# Judo Competition Videos



## Zapatista (Jul 25, 2005)

Does anybody know of any good DVDs of Judo competitions/single fights? I've looked at Netflix but the only thing they have is the history of Judo and I'd like to see exactly what I plan to get into, plus the clips from one of the history of Judo videos was pretty sweet and was hoping I could get full DVDs of it. Any help would be greatly appreciated.


----------



## bbaamm (Jul 25, 2005)

101 Ippons
you can get it from Rhadi Fergusons site intocombat.com


----------



## Zapatista (Jul 25, 2005)

Thanks a lot. I'll definitly check that out.

 [edit] I checked out that link and it was way too expensive for me right now. I found a good place that had less expensive DVDs but they probably won't play on my DVD player (Playstation 2), so I'm out of luck. [/edit]


----------



## Posiview (Sep 10, 2005)

Why not just go to a class an look for yourself?


----------



## Roger Tibbets (Sep 11, 2005)

Hi Zapatista -

I don't know much about judo competition DVDs, so I apologize in advance if my response is not useful.

Searching allmovies.com for 'judo' I found:

http://www.allmovie.com/cg/avg.dll?p=avg&sql=3:K|27853

which gives you some titles that you may be able to find on, say, netflix.

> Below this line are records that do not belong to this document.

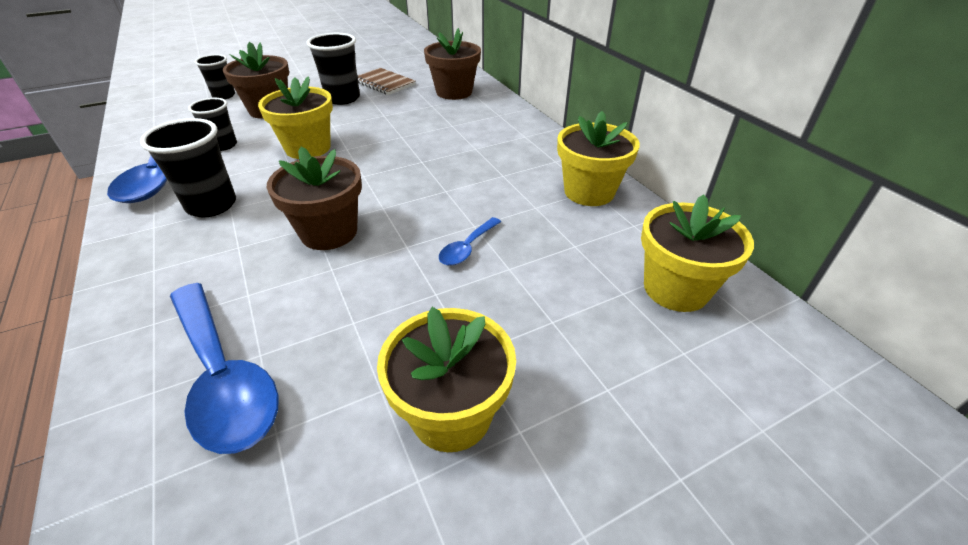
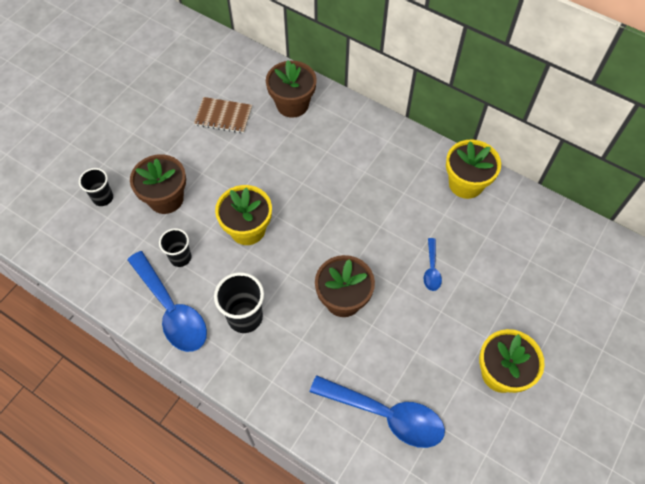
camera: 30 degrees left, 20 degrees up
black cup [307,33,360,105] -> none
yellow flower pot [641,194,754,312] -> none

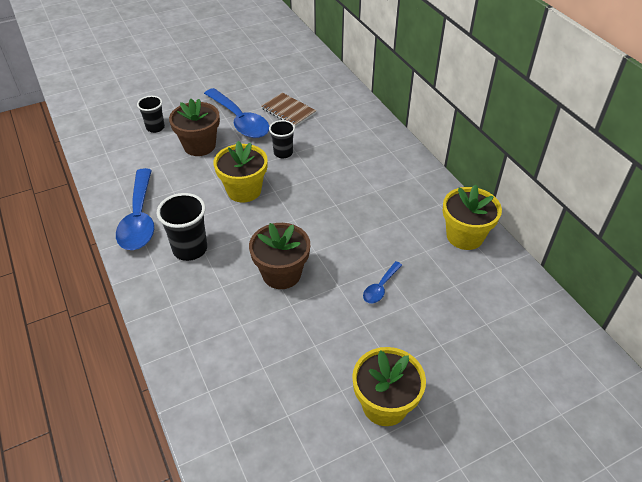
camera: 30 degrees right, 15 degrees down
black cup [159,228,191,267] -> black cup moved to [269,120,295,158]
brown flower pot [266,60,317,118] -> none
blue spoon [310,376,445,448] -> blue spoon moved to [204,88,269,138]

I googled for "judo tournament dvd" and got lots of hits, at least some of which advertise what you are looking for, for example:

http://www.budovideos.com/shop/customer/home.php?cat=248 

I did not specifically find inexpensive DVD, although I did not spend a lot of time searching.

Good Luck!


----------



## Aleem (Sep 13, 2005)

hey zap,

you should find some technique, instructional and competition videos on this site ...

http://judoinfo.com/techjudo.htm

hope it suffices,

aleem.


----------